TASK PROMPT: Please set down, word for word, each line from the one containing "jan horses, keyloggers, spyware, ransomware, or" through the final line of the records below, both included, and nothing else.

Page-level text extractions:
────────────────────

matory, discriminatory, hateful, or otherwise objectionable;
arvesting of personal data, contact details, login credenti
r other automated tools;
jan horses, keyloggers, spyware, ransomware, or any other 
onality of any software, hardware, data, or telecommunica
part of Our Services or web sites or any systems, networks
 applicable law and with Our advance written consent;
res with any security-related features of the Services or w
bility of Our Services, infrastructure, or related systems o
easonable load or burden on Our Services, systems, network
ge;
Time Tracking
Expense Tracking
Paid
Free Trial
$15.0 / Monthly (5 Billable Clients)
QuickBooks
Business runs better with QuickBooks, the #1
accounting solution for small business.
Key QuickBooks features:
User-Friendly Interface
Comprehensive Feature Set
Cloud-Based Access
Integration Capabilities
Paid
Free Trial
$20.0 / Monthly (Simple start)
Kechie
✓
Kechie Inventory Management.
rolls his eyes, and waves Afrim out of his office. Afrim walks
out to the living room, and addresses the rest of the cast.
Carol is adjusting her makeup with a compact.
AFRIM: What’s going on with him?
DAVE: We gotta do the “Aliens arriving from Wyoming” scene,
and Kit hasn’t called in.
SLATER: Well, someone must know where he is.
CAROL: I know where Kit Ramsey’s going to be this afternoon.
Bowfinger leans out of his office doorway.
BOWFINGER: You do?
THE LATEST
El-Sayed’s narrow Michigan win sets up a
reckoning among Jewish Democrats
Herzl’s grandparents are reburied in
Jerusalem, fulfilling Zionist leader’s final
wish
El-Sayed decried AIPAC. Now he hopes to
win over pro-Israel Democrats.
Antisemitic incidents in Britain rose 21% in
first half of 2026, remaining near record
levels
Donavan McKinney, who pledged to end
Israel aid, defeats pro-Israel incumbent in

────────────────────

YOUR SOLUTION:
jan horses, keyloggers, spyware, ransomware, or any other 
onality of any software, hardware, data, or telecommunica
part of Our Services or web sites or any systems, networks
 applicable law and with Our advance written consent;
res with any security-related features of the Services or w
bility of Our Services, infrastructure, or related systems o
easonable load or burden on Our Services, systems, network
ge;
Time Tracking
Expense Tracking
Paid
Free Trial
$15.0 / Monthly (5 Billable Clients)
QuickBooks
Business runs better with QuickBooks, the #1
accounting solution for small business.
Key QuickBooks features:
User-Friendly Interface
Comprehensive Feature Set
Cloud-Based Access
Integration Capabilities
Paid
Free Trial
$20.0 / Monthly (Simple start)
Kechie
✓
Kechie Inventory Management.
rolls his eyes, and waves Afrim out of his office. Afrim walks
out to the living room, and addresses the rest of the cast.
Carol is adjusting her makeup with a compact.
AFRIM: What’s going on with him?
DAVE: We gotta do the “Aliens arriving from Wyoming” scene,
and Kit hasn’t called in.
SLATER: Well, someone must know where he is.
CAROL: I know where Kit Ramsey’s going to be this afternoon.
Bowfinger leans out of his office doorway.
BOWFINGER: You do?
THE LATEST
El-Sayed’s narrow Michigan win sets up a
reckoning among Jewish Democrats
Herzl’s grandparents are reburied in
Jerusalem, fulfilling Zionist leader’s final
wish
El-Sayed decried AIPAC. Now he hopes to
win over pro-Israel Democrats.
Antisemitic incidents in Britain rose 21% in
first half of 2026, remaining near record
levels
Donavan McKinney, who pledged to end
Israel aid, defeats pro-Israel incumbent in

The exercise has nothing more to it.